Simple example with multiple chains,
>>> from Bio.PDB.PDBParser import PDBParser
>>> from Bio.PDB.Polypeptide import PPBuilder
>>> structure = PDBParser().get_structure('2BEG', 'PDB/2BEG.pdb')
>>> ppb=PPBuilder()
>>> for pp in ppb.build_peptides(structure):
... print(pp.get_sequence())
LVFFAEDVGSNKGAIIGLMVGGVVIA
LVFFAEDVGSNKGAIIGLMVGGVVIA
LVFFAEDVGSNKGAIIGLMVGGVVIA
LVFFAEDVGSNKGAIIGLMVGGVVIA
LVFFAEDVGSNKGAIIGLMVGGVVIA
Example with non-standard amino acids using HETATM lines in the PDB file, in this case selenomethionine (MSE):
>>> from Bio.PDB.PDBParser import PDBParser
>>> from Bio.PDB.Polypeptide import PPBuilder
>>> structure = PDBParser().get_structure('1A8O', 'PDB/1A8O.pdb')
>>> ppb=PPBuilder()
>>> for pp in ppb.build_peptides(structure):
... print(pp.get_sequence())
DIRQGPKEPFRDYVDRFYKTLRAEQASQEVKNW
TETLLVQNANPDCKTILKALGPGATLEE
TACQG
If you want to, you can include non-standard amino acids in the peptides:
>>> for pp in ppb.build_peptides(structure, aa_only=False):
... print(pp.get_sequence())
... print("%s %s" % (pp.get_sequence()[0], pp[0].get_resname()))

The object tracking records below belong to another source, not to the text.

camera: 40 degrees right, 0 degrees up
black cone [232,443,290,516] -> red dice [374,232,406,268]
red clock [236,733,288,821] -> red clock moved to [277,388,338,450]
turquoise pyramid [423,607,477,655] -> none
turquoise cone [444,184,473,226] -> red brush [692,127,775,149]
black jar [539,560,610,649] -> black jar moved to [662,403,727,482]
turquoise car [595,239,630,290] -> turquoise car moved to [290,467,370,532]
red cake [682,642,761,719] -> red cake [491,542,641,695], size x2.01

... print("%s %s" % (pp.get_sequence()[-7], pp[-7].get_resname()))
... print("%s %s" % (pp.get_sequence()[-6], pp[-6].get_resname()))

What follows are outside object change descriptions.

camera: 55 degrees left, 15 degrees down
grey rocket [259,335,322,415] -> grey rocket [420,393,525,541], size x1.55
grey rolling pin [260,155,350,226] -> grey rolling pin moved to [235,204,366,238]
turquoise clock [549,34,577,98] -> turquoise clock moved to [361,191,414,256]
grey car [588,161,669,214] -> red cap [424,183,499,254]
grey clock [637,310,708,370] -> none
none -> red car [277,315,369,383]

MDIRQGPKEPFRDYVDRFYKTLRAEQASQEVKNWMTETLLVQNANPDCKTILKALGPGATLEEMMTACQG
M MSE
M MSE
M MSE
In this case the selenomethionines (the first and also seventh and sixth from last residues) have been shown as M (methionine) by the get_sequence method.
- Bio.PDB.Polypeptide.index_to_one(index)
Index to corresponding one letter amino acid name.
>>> index_to_one(0) 'A' >>> index_to_one(19) 'Y'
- Bio.PDB.Polypeptide.one_to_index(s)
One letter code to index.
>>> one_to_index('A') 0 >>> one_to_index('Y') 19
- Bio.PDB.Polypeptide.index_to_three(i)
Index to corresponding three letter amino acid name.
>>> index_to_three(0) 'ALA' >>> index_to_three(19) 'TYR'
- Bio.PDB.Polypeptide.three_to_index(s)
Three letter code to index.
>>> three_to_index('ALA') 0 >>> three_to_index('TYR') 19
- Bio.PDB.Polypeptide.three_to_one(s)
Three letter code to one letter code.
>>> three_to_one('ALA') 'A' >>> three_to_one('TYR') 'Y'
For non-standard amino acids, you get a KeyError:
>>> three_to_one('MSE') Traceback (most recent call last): ... KeyError: 'MSE'
- Bio.PDB.Polypeptide.one_to_three(s)
One letter code to three letter code.
>>> one_to_three('A') 'ALA' >>> one_to_three('Y') 'TYR'
- Bio.PDB.Polypeptide.is_aa(residue, standard=False)
Return True if residue object/string is an amino acid.
- Parameters
residue (L{Residue} or string) – a L{Residue} object OR a three letter amino acid code
standard (boolean) – flag to check for the 20 AA (default false)
>>> is_aa('ALA') True
Known three letter codes for modified amino acids are supported,
>>> is_aa('FME') True >>> is_aa('FME', standard=True) False
- Bio.PDB.Polypeptide.is_nucleic(residue, standard=False)
Return True if residue object/string is a nucleic acid.
- Parameters
residue (L{Residue} or string) – a L{Residue} object OR a three letter code
standard (boolean) – flag to check for the 8 (DNA + RNA) canonical bases. Default is False.
>>> is_nucleic('DA ') True
>>> is_nucleic('A ') True
Known three letter codes for modified nucleotides are supported,
>>> is_nucleic('A2L') True >>> is_nucleic('A2L', standard=True) False
- class Bio.PDB.Polypeptide.Polypeptide(iterable=(), /)
Bases:
list
A polypeptide is simply a list of L{Residue} objects.
- get_ca_list()
Get list of C-alpha atoms in the polypeptide.
- Returns
the list of C-alpha atoms
- Return type
[L{Atom}, L{Atom}, …]
- get_phi_psi_list()
Return the list of phi/psi dihedral angles.
- get_tau_list()
List of tau torsions angles for all 4 consecutive Calpha atoms.
- get_theta_list()
List of theta angles for all 3 consecutive Calpha atoms.
- get_sequence()
Return the AA sequence as a Seq object.
- Returns
polypeptide sequence
- Return type
L{Seq}
- __repr__()
Return string representation of the polypeptide.
Return <Polypeptide start=START end=END>, where START and END are sequence identifiers of the outer residues.